> Request 1
Decide whether each statement below agrees with the passage on climate campaigns. Answer yes or no for each, and quote the words of the passage that settle it. (a) The City of Copenhagen complained that the campaign infringed on its name. (b) 350.org is a coalition of more than 200 organizations. (c) The best videos from Raise Your Voice will be featured on Dec. 15.
> Request 2
Retype everything in the rows from the line containing "Catalog all visible" down to the line containing "road: (84, 341)", including both of those lines. Leave the pictures out.

-- start Excerpt to read --

Led by the global communications powerhouse Ogilvy & Mather, the campaign urges young people to become citizens of a Hopenhagen community, complete with a virtual passport. With help from corporate giants Coca Cola, Siemens and SAP, and with support from a growing list of “Friends of Hopenhagen,” who range from Reader’s Digest and the Wall Street Journal to Mother Jones magazine, Ogilvy will deploy media and billboards in major cities to promote the power of the grassroots.

Rather than complaining about an infringement on its name, the City of Copenhagen has agreed enthusiastically to rename itself “Hopenhagen” in December, replacing C’s with H’s where the city’s name appears at the airport and on highway signs leading to COP-15.

Hopenhagen is one of several current opportunities for youth to help shape the future they will inherit, and for old-timers like me to improve the future we will pass along. Here are some of the others:

Tck Tck Tck

Organized by the Global Campaign for Climate Action, Tck Tck Tck is an alliance of civil society organizations, trade unions, faith groups and individuals using social media and the internet to demand a “fair, ambitious and binding” climate treaty. Partners include the World Wildlife Fund, Oxfam and Amnesty International, the Union of Concerned Scientists, the World Council of Churches and the Global Campaign Against Poverty, among others.

International Day of Climate Action – Oct. 24, 2009

350.org is a coalition of more than 200 organizations encouraging local people to hold thousands of events around the world on Oct. 24 to “show our world and its decision-makers just how big, beautiful and unified the climate movement really is”. The group’s web site offers a tool kit to help local activists organize their events.

So far, 1,578 events are scheduled in 125 countries. The goal is to push for a global agreement that reduces atmospheric concentrations of greenhouse gases to a maximum of 350 parts per million – the ambitious emissions reduction target advocated by Dr. James Hansen, the outspoken chief climate scientist at NASA’s Goddard Institute for Space Studies.

1Sky

Back in the United States, the meta-group 1Sky is mobilizing people to shower Senators with telephone calls in call for action on a climate bill this year. 1Sky has set up a system that makes it easy to let your fingers to do the marching straight into the offices of your Senators.

Raise Your Voice

Danish government, YouTube and Google have created a web site for people to post their own videos and “raise their voices” about global climate change. The best of the videos will be featured Dec. 15 during a CNN/YouTube “debate” at Copenhagen and on an Earth Globe at the conference.

Focus the Nation

FTN has created a network to help climate activists communicate about their plans and to join groups working on climate campaigns this fall. FTN also helps local groups organize Clean Energy Forums.

-- end Excerpt to read --
-- start Records for the task --

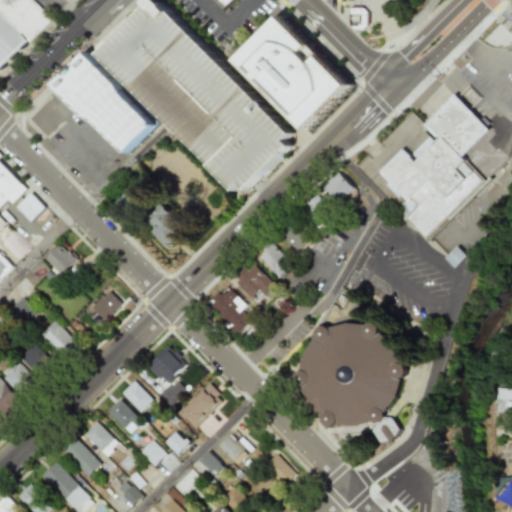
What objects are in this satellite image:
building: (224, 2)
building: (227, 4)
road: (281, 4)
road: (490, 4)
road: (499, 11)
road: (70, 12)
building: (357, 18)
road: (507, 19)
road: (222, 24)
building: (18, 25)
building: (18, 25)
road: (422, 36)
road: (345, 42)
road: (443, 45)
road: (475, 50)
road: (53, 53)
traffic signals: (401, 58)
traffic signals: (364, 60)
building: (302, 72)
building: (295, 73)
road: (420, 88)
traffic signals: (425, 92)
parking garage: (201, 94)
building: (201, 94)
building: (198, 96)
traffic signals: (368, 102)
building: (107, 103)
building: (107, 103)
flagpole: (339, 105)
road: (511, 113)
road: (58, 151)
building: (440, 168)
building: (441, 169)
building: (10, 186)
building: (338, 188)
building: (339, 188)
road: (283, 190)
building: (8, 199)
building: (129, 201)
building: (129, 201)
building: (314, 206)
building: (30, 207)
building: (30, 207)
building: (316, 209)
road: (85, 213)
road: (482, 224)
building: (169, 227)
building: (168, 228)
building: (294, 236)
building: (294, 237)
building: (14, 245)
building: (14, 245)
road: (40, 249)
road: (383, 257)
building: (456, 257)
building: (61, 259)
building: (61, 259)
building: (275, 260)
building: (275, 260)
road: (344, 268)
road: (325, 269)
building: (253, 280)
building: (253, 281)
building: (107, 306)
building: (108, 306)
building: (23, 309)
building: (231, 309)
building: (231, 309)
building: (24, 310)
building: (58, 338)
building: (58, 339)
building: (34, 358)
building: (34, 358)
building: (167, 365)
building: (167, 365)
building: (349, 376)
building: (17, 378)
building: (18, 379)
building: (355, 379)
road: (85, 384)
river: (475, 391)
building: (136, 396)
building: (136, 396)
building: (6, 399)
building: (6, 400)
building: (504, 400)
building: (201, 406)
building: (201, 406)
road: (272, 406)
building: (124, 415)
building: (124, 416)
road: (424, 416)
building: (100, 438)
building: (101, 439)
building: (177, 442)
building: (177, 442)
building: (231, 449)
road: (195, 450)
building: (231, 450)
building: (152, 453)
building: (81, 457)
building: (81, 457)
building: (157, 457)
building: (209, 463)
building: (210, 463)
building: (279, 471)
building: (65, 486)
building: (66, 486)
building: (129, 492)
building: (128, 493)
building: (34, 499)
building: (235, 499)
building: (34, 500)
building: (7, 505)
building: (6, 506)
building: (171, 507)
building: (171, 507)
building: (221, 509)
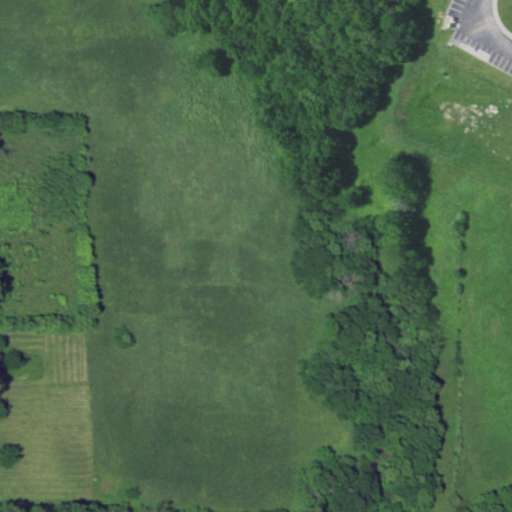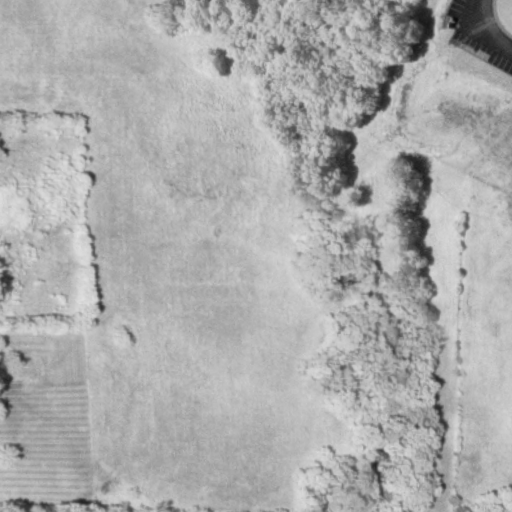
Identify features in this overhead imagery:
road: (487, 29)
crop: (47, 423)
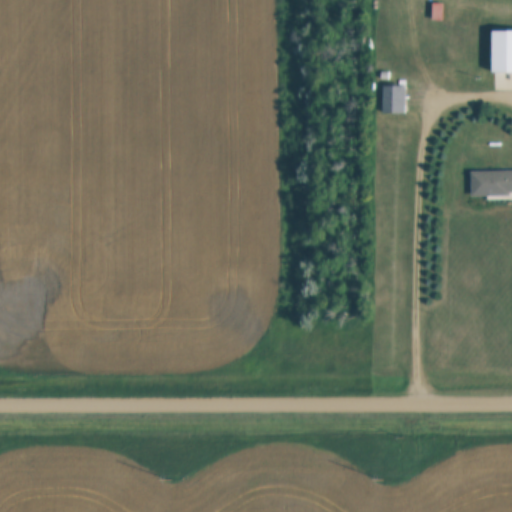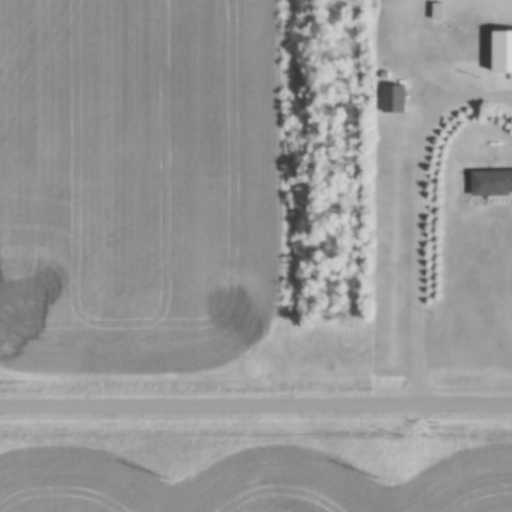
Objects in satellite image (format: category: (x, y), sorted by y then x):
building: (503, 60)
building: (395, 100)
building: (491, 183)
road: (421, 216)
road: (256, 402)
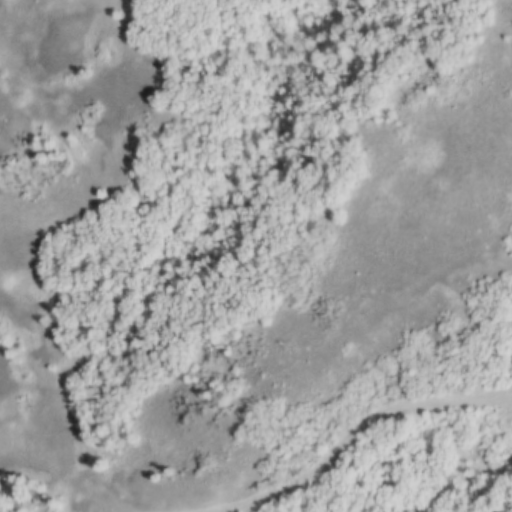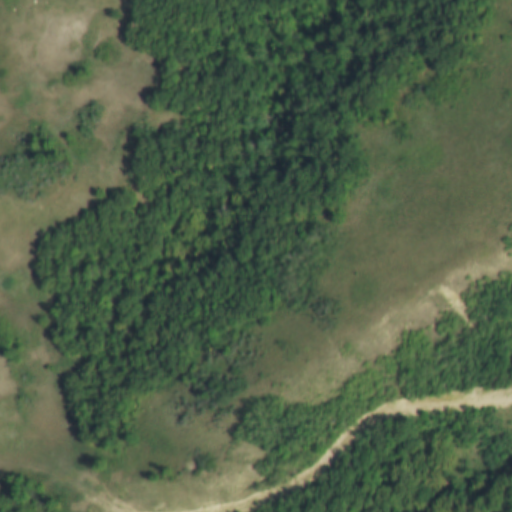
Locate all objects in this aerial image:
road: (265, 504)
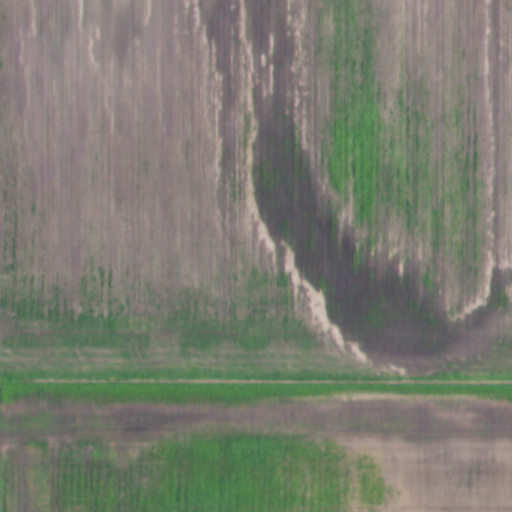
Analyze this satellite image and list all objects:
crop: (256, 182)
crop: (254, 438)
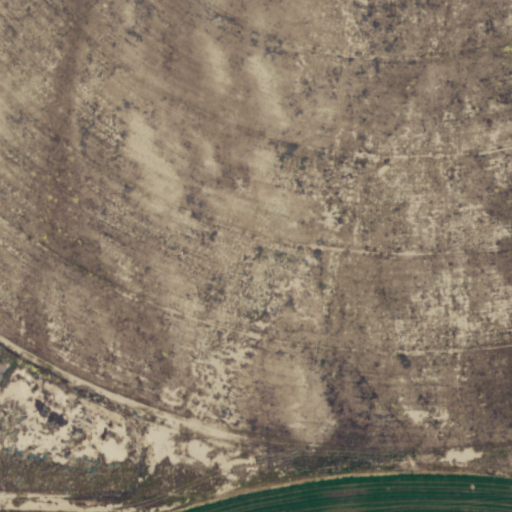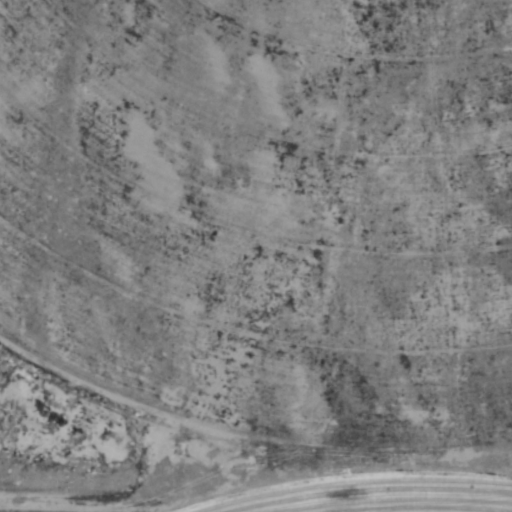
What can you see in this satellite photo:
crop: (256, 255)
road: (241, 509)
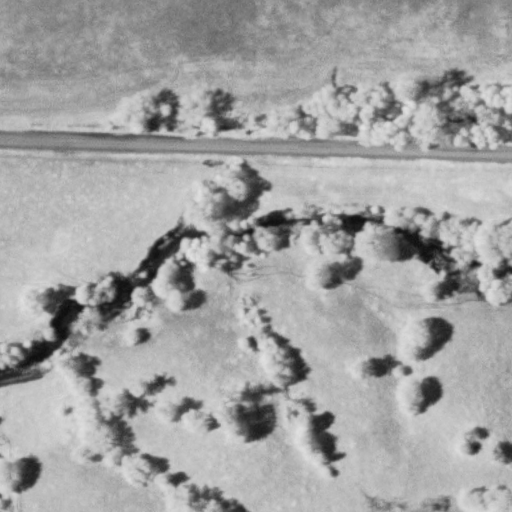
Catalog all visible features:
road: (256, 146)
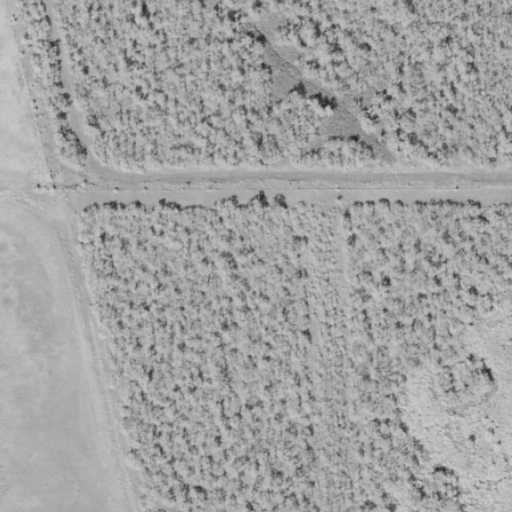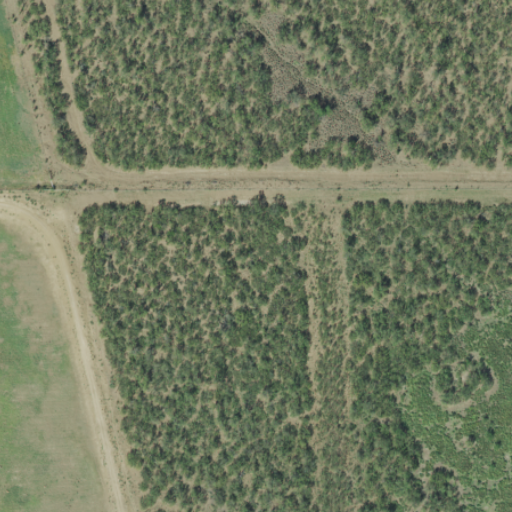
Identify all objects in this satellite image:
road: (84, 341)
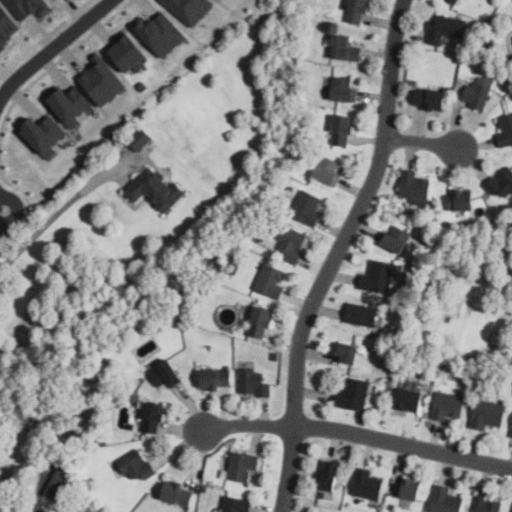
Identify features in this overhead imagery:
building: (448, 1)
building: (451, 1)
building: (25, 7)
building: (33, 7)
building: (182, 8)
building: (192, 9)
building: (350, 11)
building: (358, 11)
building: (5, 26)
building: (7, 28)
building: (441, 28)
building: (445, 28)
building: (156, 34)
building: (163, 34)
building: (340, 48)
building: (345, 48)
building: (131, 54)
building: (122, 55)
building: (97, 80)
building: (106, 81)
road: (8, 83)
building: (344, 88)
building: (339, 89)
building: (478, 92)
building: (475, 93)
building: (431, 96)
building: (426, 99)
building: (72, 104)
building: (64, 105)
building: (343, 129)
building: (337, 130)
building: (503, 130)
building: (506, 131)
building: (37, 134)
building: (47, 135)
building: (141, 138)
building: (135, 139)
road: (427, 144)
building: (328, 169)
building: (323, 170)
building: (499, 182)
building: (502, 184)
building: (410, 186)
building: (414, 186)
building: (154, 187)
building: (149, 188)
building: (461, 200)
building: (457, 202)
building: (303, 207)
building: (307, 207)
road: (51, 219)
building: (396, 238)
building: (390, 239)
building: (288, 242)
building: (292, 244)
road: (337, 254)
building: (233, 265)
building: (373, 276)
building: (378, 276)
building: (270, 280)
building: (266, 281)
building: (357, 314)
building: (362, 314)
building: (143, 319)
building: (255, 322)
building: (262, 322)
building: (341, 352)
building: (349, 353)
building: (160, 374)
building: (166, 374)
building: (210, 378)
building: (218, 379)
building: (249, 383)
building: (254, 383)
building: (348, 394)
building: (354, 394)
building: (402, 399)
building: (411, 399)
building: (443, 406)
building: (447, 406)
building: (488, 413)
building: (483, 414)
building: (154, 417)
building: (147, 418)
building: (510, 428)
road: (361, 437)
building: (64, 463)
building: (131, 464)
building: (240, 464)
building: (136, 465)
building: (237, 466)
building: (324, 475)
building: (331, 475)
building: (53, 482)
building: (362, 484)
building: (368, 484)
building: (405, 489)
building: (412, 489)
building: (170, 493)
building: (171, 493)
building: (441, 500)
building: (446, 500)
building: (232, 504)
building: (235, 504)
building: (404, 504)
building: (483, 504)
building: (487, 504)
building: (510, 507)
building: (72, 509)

-- end Records for the task --

> Problem solution 1
(a) No: "Rather than complaining about an infringement on its name, the City of Copenhagen has agreed enthusiastically to rename itself “Hopenhagen” in December"
(b) Yes: "350.org is a coalition of more than 200 organizations"
(c) Yes: "The best of the videos will be featured Dec. 15 during a CNN/YouTube “debate” at Copenhagen"

> Problem solution 2
Catalog all visible features:
road: (256, 146)
Identify all objects in this satellite image:
road: (84, 341)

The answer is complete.